Every line from the top of the records through the one bearing "In the background, we" is to be reproduced exactly, and pictures are to be left out.

Provided data Start Marker

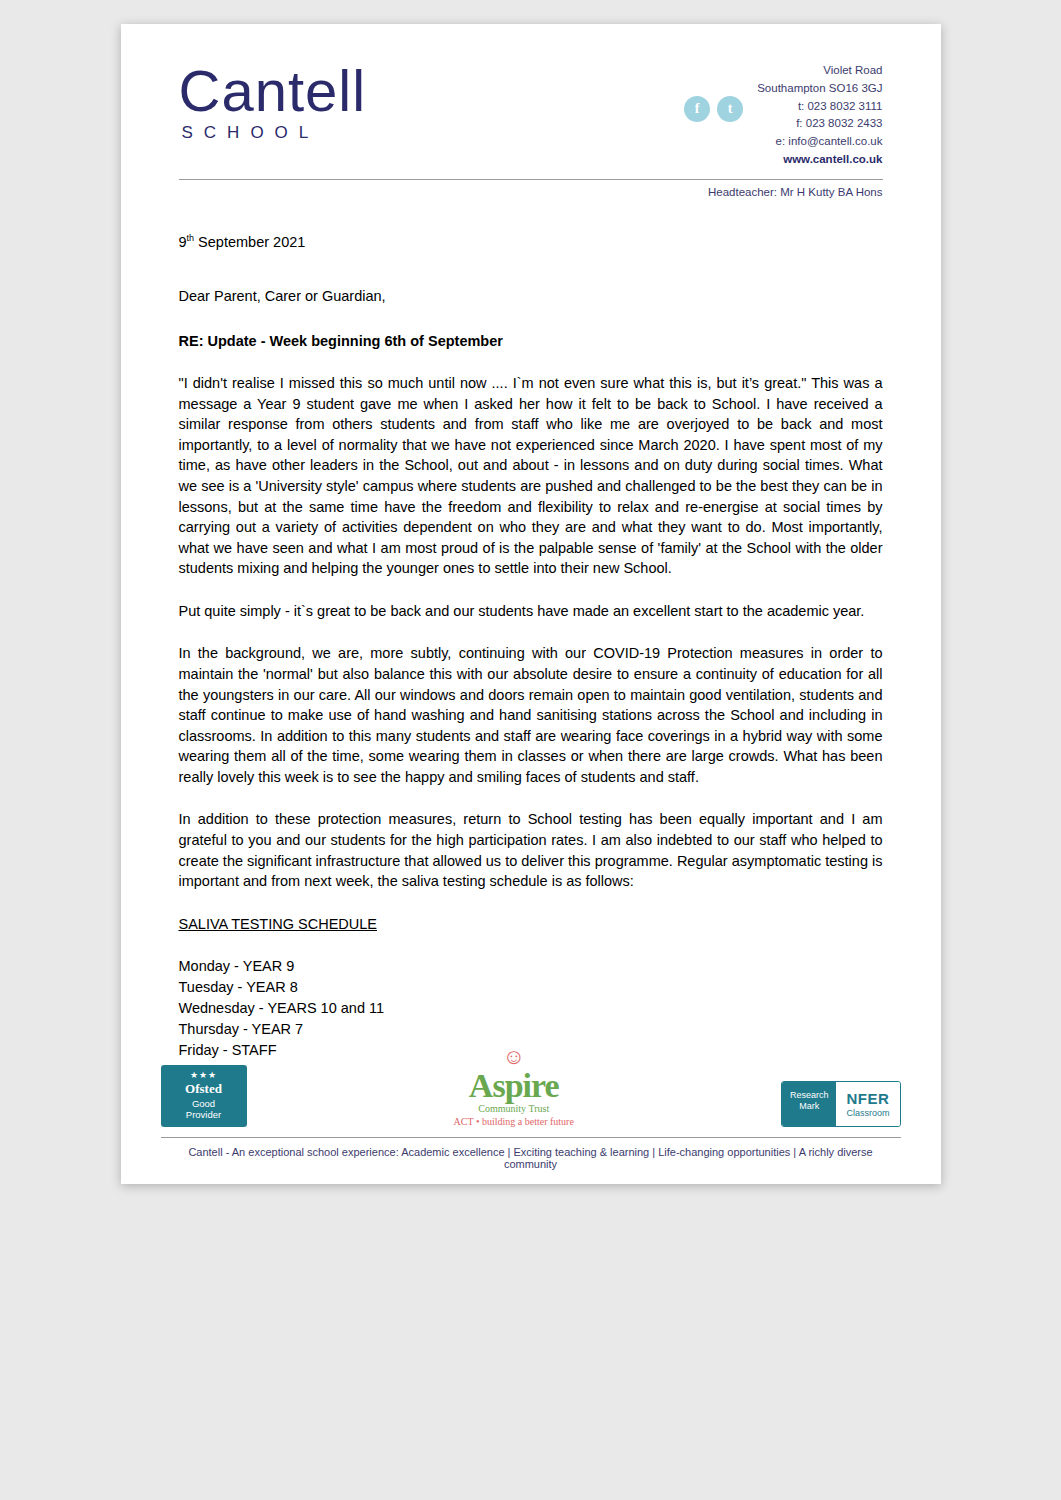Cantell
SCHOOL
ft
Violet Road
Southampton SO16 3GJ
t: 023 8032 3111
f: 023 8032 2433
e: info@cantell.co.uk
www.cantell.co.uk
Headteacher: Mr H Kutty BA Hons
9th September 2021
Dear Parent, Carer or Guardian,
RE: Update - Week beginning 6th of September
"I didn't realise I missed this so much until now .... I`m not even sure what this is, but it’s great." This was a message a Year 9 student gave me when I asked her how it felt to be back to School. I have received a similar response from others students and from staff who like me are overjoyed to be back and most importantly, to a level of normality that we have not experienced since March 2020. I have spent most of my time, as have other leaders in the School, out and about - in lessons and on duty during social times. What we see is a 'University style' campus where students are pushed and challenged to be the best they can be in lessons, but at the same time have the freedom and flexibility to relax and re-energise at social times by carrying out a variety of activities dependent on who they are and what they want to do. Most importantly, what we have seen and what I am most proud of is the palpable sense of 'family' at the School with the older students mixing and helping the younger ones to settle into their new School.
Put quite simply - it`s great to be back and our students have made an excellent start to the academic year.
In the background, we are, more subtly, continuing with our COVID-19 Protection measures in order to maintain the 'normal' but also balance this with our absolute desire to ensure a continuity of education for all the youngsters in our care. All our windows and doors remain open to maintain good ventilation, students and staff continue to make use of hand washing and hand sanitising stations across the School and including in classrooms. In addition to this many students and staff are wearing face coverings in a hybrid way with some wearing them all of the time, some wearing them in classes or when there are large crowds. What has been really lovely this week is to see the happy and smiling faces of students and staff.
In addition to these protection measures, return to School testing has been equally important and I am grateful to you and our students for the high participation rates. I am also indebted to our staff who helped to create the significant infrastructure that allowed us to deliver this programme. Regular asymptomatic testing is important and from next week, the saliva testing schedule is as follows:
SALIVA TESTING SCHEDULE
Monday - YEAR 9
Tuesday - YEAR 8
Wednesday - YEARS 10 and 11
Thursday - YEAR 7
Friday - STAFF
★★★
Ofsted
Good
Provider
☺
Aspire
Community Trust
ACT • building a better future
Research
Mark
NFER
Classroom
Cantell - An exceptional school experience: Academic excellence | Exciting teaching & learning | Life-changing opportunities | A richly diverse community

Provided data End Marker

• Task output:
Cantell
SCHOOL
ft
Violet Road
Southampton SO16 3GJ
t: 023 8032 3111
f: 023 8032 2433
e: info@cantell.co.uk
www.cantell.co.uk
Headteacher: Mr H Kutty BA Hons
9th September 2021
Dear Parent, Carer or Guardian,
RE: Update - Week beginning 6th of September
"I didn't realise I missed this so much until now .... I`m not even sure what this is, but it’s great." This was a message a Year 9 student gave me when I asked her how it felt to be back to School. I have received a similar response from others students and from staff who like me are overjoyed to be back and most importantly, to a level of normality that we have not experienced since March 2020. I have spent most of my time, as have other leaders in the School, out and about - in lessons and on duty during social times. What we see is a 'University style' campus where students are pushed and challenged to be the best they can be in lessons, but at the same time have the freedom and flexibility to relax and re-energise at social times by carrying out a variety of activities dependent on who they are and what they want to do. Most importantly, what we have seen and what I am most proud of is the palpable sense of 'family' at the School with the older students mixing and helping the younger ones to settle into their new School.
Put quite simply - it`s great to be back and our students have made an excellent start to the academic year.
In the background, we are, more subtly, continuing with our COVID-19 Protection measures in order to maintain the 'normal' but also balance this with our absolute desire to ensure a continuity of education for all the youngsters in our care. All our windows and doors remain open to maintain good ventilation, students and staff continue to make use of hand washing and hand sanitising stations across the School and including in classrooms. In addition to this many students and staff are wearing face coverings in a hybrid way with some wearing them all of the time, some wearing them in classes or when there are large crowds. What has been really lovely this week is to see the happy and smiling faces of students and staff.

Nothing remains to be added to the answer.